Only when the weather is fine and he does not meet any colleagues in the tram does Felix use the E-scooters, which have become surprisingly robust in recent years, for the last 700 hundred meters.
Later in the morning, Felix meets his best friend for lunch in a pizzeria. At the front door, Felix asks his digital assistant for their table, which they find easily thanks to the exact guidance of his digital assistant. They both consult the menu on Felix’s smartphone. Both decide on a pizza, which they order via Felix’s digital assistant (ubiquitous digital UIs).
After yet another coffee, Felix offers to pay for both and asks his assistant to pay the bill. He is informed that he can pay part of it with the data they both produced in the restaurant, and that he can get an additional discount if he Tweets about the restaurant. Felix tells his digital assistant to do both and mention that the pizza was fantastic (nonmonetary assets as means of payment).

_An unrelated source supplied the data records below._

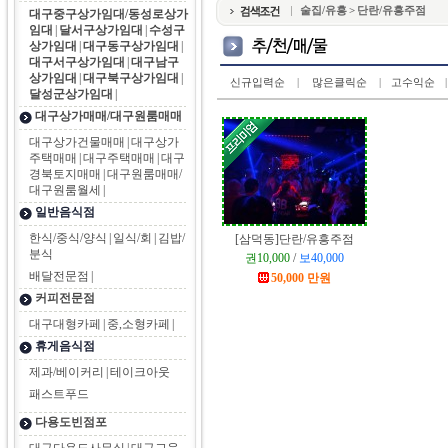
술집/유흥 > 단란/유흥주점
대구중구상가임대/동성로상가
임대
|
달서구상가임대
|
수성구
상가임대
|
대구동구상가임대
|
대구서구상가임대
|
대구남구
상가임대
|
대구북구상가임대
|
신규입력순
|
많은클릭순
|
고수익순
|
달성군상가임대
|
대구상가매매/대구원룸매매
대구상가건물매매
|
대구상가
주택매매
|
대구주택매매
|
대구
경북토지매매
|
대구원룸매매/
대구원룸월세
|
일반음식점
한식/중식/양식
|
일식/회
|
김밥/
[삼덕동]
단란/유흥주점
분식
권10,000
/
보40,000
배달전문점
|
50,000 만원
커피전문점
대구대형카페
|
중,소형카페
|
휴게음식점
제과/베이커리
|
테이크아웃
패스트푸드
다용도빈점포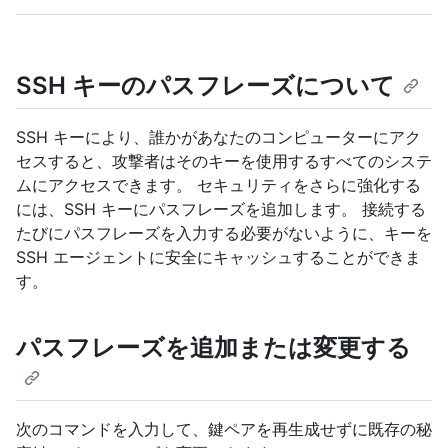
SSH キーのパスフレーズについて
SSH キーにより、誰かがあなたのコンピューターにアク
セスすると、攻撃者はそのキーを使用するすべてのシステ
ムにアクセスできます。 セキュリティをさらに強化する
には、SSH キーにパスフレーズを追加します。 接続する
たびにパスフレーズを入力する必要がないように、キーを
SSH エージェントに安全にキャッシュすることができま
す。
パスフレーズを追加または変更する
次のコマンドを入力して、鍵ペアを再生成せずに既存の秘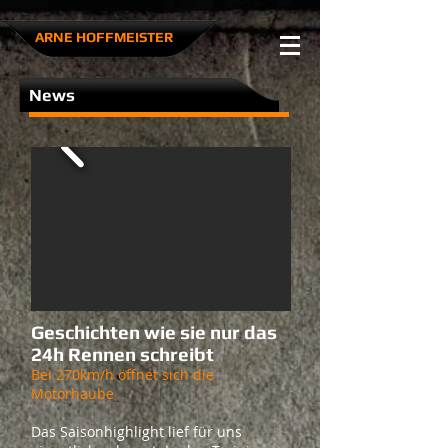
ARNE HOFFMEISTER​
News
Geschichten wie sie nur das
24h Rennen schreibt
Bei 270km/h öffnet sich die
Motorhaube
Das Saisonhighlight lief für uns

Before leaving, he wants to tip the pizzaiolo in cash. Old habits die hard. Felix looks into his wallet and notices that he has no cash. He asks his digital assistant to query people and merchants nearby for 5CHF in cash (crowdsourced cash infrastructure). A young lady walks up to him, holding CHF 5 in one hand, and her smartphone with a QR code in the other. Felix scans the code and asks his digital assistant to transfer 5 CHF of digital money to that account. Before he can finish his sentence, the young lady receives a message that the amount has been transferred to her account — digital payments have really become instantaneous.
Later that day, Felix is back in his village and hurries to get some bread. He arrives, sweaty, but just in time as the baker was about to close the door. Happy and hungry, Felix walks away with the bread under his arm, and observes the baker walking away with a wallet full of cash toward the village ATM — there used to be many more. Felix remembers an article talking about merchants recharging local ATMs, thus producing an almost self-sufficient local cash economy: Locals take out cash at the local ATM, spend it at local merchants, who then recharge the local ATM (circular local cash economies). It is true, he cannot remember when he last saw an armored truck bringing cash to the local ATM.

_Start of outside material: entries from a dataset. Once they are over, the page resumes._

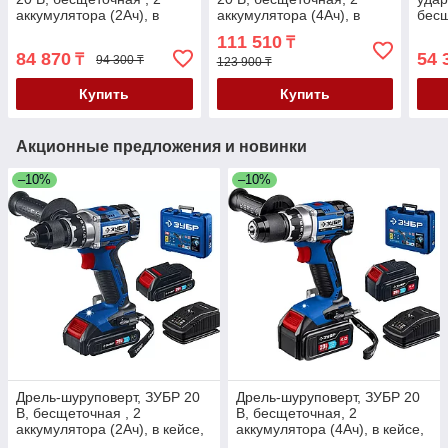
аккумулятора (2Ач), в
аккумулятора (4Ач), в
бесщ
кейсе, серия
кейсе, серия
акку
111 510
₸
"Профессионал" (DB-201-
"Профессионал" (DB-201-
сери
84 870
54 
₸
94 300 ₸
22)
42)
123 900 ₸
(DBS
Купить
Купить
Акционные предложения и новинки
–10%
–10%
Дрель-шуруповерт, ЗУБР 20
Дрель-шуруповерт, ЗУБР 20
В, бесщеточная , 2
В, бесщеточная, 2
аккумулятора (2Ач), в кейсе,
аккумулятора (4Ач), в кейсе,
серия "Профессионал" (DB-
серия "Профессионал" (DB-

At home, it’s 6:44 pm, and Felix still finds the time to discuss the summer holiday plans with his partner Sonja and their two children. His digital assistant connects to a onestop-shop digital platform, integrating all relevant unbundled services by different financial services providers, and synthesizes all relevant information about account balances and savings (one-stop-shop platforms).
The group decides it will once again enjoy two weeks in the mountains in northern Italy. The next morning, they all hop into the green-electricity-powered train heading to Italy. His daughter points her finger and asks what those weird bunker-like buildings are. Felix does not know either. Lucky them, his digital assistant does: They are physical vaults built under the Alps for people to safekeep their valuables, including cash. Cash is still viewed as a safe store of value; the digital assistant adds (cash persists as a store of value).

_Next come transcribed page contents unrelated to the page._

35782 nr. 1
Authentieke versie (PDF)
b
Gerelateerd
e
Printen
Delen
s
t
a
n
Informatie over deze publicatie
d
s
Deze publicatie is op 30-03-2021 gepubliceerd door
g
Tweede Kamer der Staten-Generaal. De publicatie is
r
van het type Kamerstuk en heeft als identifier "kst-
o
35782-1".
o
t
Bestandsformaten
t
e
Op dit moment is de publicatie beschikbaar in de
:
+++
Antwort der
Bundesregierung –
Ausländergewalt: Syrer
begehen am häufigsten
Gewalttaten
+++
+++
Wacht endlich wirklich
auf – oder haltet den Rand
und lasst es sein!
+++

Before even having both feet on the ground in Northern Italy, his older daughter already runs towards a gelato stand. Felix joins her at the stand and knows he will have no problem paying with his Swiss mobile wallet.
His digital assistant, however, informs him that the gelato vendor is not connected to his default Swiss payment scheme. The digital assistant then asks him to choose between partner payment schemes that are connected to the merchant and interoperable with his Swiss payment scheme (interoperable payment schemes).
Only Felix’s favorite ice cream flavors have survived through the years: vanilla, strawberry and chocolate.